Uludağ Üniversitesi’nin 10 yıl öncesine ait yayınında, günümüzden farkı olmayan Bursa’nın 100 yılı aşkın öncesinin ciddi, ürküten haliyle karşılaştık.

Fen Edebilat Fakültesi’nin Sosyal Bilimler Dergisi’nde, 1890-1895 yılları  arasına ilişkin ‘Bursa’da Kolera Salgını ve Karantina Önlemleri’ anlatılıyor.
Bursa’nın yereliyle…
Yaşanan insani tehlikenin nedenlerine odaklanırken, “İstanbul ile birlikte, ülkenin pek çok yerinde kolera hastalığına karşı önlemler alınmıştır.” deniliyor.
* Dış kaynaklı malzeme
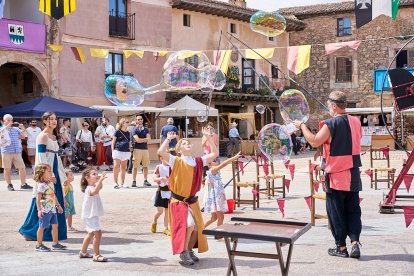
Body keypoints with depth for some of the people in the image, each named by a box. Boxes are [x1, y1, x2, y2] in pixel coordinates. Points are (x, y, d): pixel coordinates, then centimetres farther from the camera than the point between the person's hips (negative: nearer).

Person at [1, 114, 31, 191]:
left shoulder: (16, 129, 15)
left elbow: (23, 136, 15)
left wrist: (23, 128, -1)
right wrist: (7, 126, -15)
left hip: (17, 152, 3)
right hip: (6, 152, -3)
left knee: (22, 167, 1)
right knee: (7, 169, 3)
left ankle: (23, 184, 10)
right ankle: (9, 185, 14)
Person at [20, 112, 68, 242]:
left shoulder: (54, 136, 15)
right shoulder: (43, 136, -11)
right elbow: (41, 157, -17)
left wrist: (63, 175, 19)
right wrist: (49, 175, -21)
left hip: (54, 171, 9)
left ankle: (54, 232, 19)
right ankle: (30, 231, 10)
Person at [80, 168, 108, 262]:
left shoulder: (93, 186, 9)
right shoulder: (89, 189, -23)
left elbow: (99, 188, 30)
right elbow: (95, 191, -46)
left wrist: (100, 180, 11)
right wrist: (100, 180, -54)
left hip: (93, 215, 11)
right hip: (90, 215, -11)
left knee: (91, 233, 23)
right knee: (98, 233, -16)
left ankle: (83, 252, 37)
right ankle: (96, 255, -14)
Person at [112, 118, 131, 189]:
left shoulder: (128, 133, 14)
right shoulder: (117, 132, -1)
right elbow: (113, 142, 0)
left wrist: (130, 151, 15)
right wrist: (113, 151, -6)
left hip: (126, 152, 5)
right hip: (118, 151, -5)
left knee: (123, 168, 7)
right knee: (116, 166, -10)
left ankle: (122, 184, 11)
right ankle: (115, 183, -6)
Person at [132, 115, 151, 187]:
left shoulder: (146, 129, 14)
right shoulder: (135, 130, 1)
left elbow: (149, 139, 0)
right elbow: (137, 140, -12)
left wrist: (140, 139, -6)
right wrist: (145, 139, -1)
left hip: (145, 149, 4)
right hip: (137, 149, -4)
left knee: (146, 166, 5)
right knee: (135, 166, -4)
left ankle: (145, 180, 12)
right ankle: (134, 181, 1)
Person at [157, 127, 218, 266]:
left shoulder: (198, 161, 6)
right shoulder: (176, 161, -7)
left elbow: (215, 153, 8)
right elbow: (161, 152, -22)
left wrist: (208, 137, 3)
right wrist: (168, 139, -14)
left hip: (192, 201, 6)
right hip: (179, 201, -5)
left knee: (197, 228, 6)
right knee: (189, 225, -23)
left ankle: (190, 251, 31)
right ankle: (183, 253, -4)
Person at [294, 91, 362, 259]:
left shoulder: (331, 124, -14)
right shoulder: (356, 122, 6)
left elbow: (314, 142, -13)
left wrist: (302, 126, -1)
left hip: (336, 175, -5)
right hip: (353, 175, 5)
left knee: (336, 211, 5)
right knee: (353, 210, 12)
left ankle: (341, 247, 11)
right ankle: (355, 242, 1)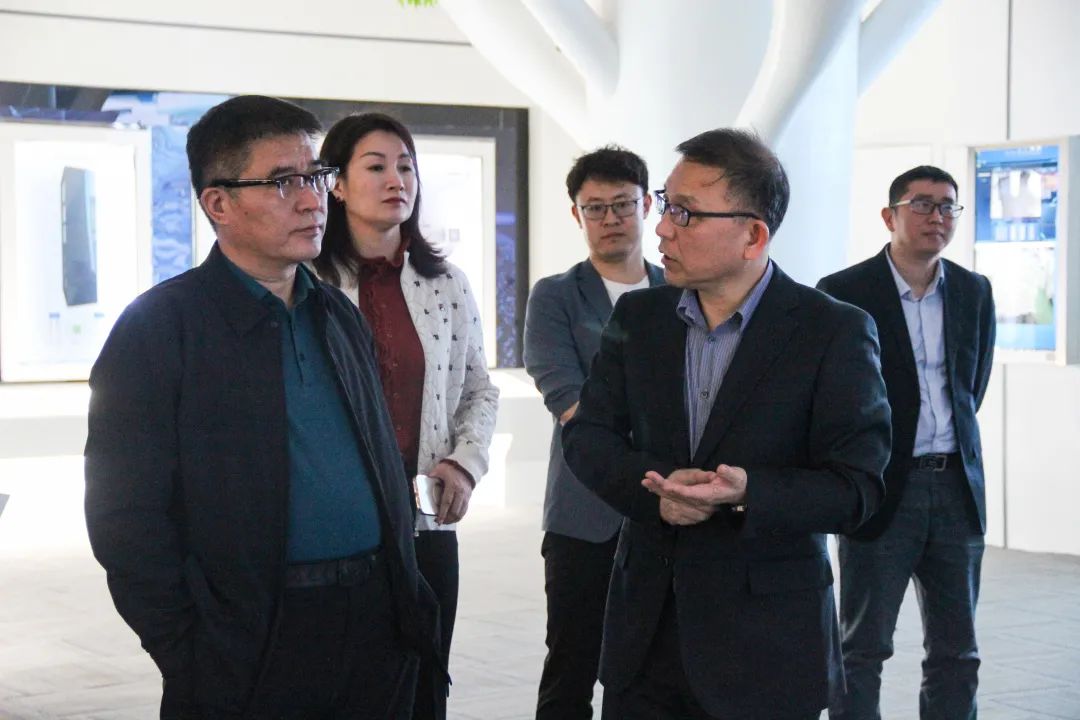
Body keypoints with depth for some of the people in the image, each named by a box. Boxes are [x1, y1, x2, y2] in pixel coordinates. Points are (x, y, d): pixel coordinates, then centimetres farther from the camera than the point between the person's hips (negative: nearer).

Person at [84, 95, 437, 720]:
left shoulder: (341, 316, 14)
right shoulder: (159, 327, -7)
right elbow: (125, 516, -11)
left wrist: (406, 600, 10)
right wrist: (190, 659, -13)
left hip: (377, 626, 6)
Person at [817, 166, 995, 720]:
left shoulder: (974, 292, 8)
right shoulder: (844, 293, -7)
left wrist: (955, 442, 13)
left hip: (956, 487, 5)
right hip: (882, 487, -5)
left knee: (956, 651, 9)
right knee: (863, 648, 1)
Koronavirüs salgınının başlarında, Umre’den dönüşlerle vakaların artışı ve salgının yayıldığı gibi, koleranın da hacdan dönüşlerle yayıldığı vurgulanıyor.
O yıllarda da…
Salgınla mücadele için sağlık komisyonlarının oluşturulduğu belirtilirken, etkin bir mücadele için de, “Şehirde bulunan mahalleler, belediye meclis üyeleri arasında paylaştırılmıştır.” deniliyor.
Günlük hayatta…
Bireysel ve toplumsal;

Temizliğe yönelik önlem ve kısıtlamalarda, “Genellikle kadınlar tarafından evlerde el mancınıkları yardımıyla gerçekleştirilen ipekböceği işleme faaliyetlerine, geçici bir süreyle ara verilecektir.” hükmü de dikkati çekiyor.

Karantina uygulamasına ilişkin, “Mudanya ve Gemlik tarafından gelen gemilerin yolcuları ise, on günlük bir karantina süresine tabi tutulmuşlardır.” alıntısıyla da bugünlerden farkın olmadığı anlaşılıyor.
Getirilen kurallar açısından;

Aksi durumda ise, “Alınan kararların uygulanmasında görevini yapmayan devlet memurları veya yöre halkı hakkında kanuni muamele yapılacağı ilan edilmiştir.” alıntısı da, bugünleri anımsatmış oluyor.
…Ve!
Başka, çarpıcı detaydan daha söz edelim.

O yıllarda da;

Aşı teminiyle ilgili sorun bulunuyor, ama bugünkü salgından farklı olarak, doktor ihtiyacından söz ediliyor.
Hatta…
Valilik ile hükümet, karşı karşıya geliyor.
Bursa’yı da kapsayan;

Hüdavengidar Valiliği’nin, hükümetten acil aşı ve doktor talebinde bulunduğu ve gecikme sürünce de, hükümete şikayet dilekçesi gönderildiği belirtiliyor.
Hükümetin ise, aşıyı zamanında gönderdiği ama doktorların maaş tutarını düşük bularak, bölgeye gitmek istemediğini bildirdiği aktarılıyor.
Küçük Babı-Ali olarak bilinen;

Bursa’nın bu özelliği ve önemi,  100 öncesindeki salgınla da kendisini gösteriyor, “Salgın hastalıkla mücadele etmek için, dönemin yerel basını da üzerine düşen görevi yapmaya, halkı kolera konusunda bilinçlendirmeye çalışmıştır.” bilgisine yer veriliyor.
100 yıl da geçse…

Sağlık meselelerinde;

Tıbbın dili ve gerek gördüğü adımlar, toplum sağlığı için herkesin önemsemesi ve uyması gerekenleri ortaya koyuyor.

Bursa Uludağ Üniversitesi Rektörü Prof. Dr. Ahmet Saim Kılavuz’a, muazzam bir dijital bilgi hazinesini erişime açtıkları için ve araştırmayı kaleme akademisyen Dr. Nursal Kumaş’a, teşekkür ve tebriğimizi ifade ediyoruz.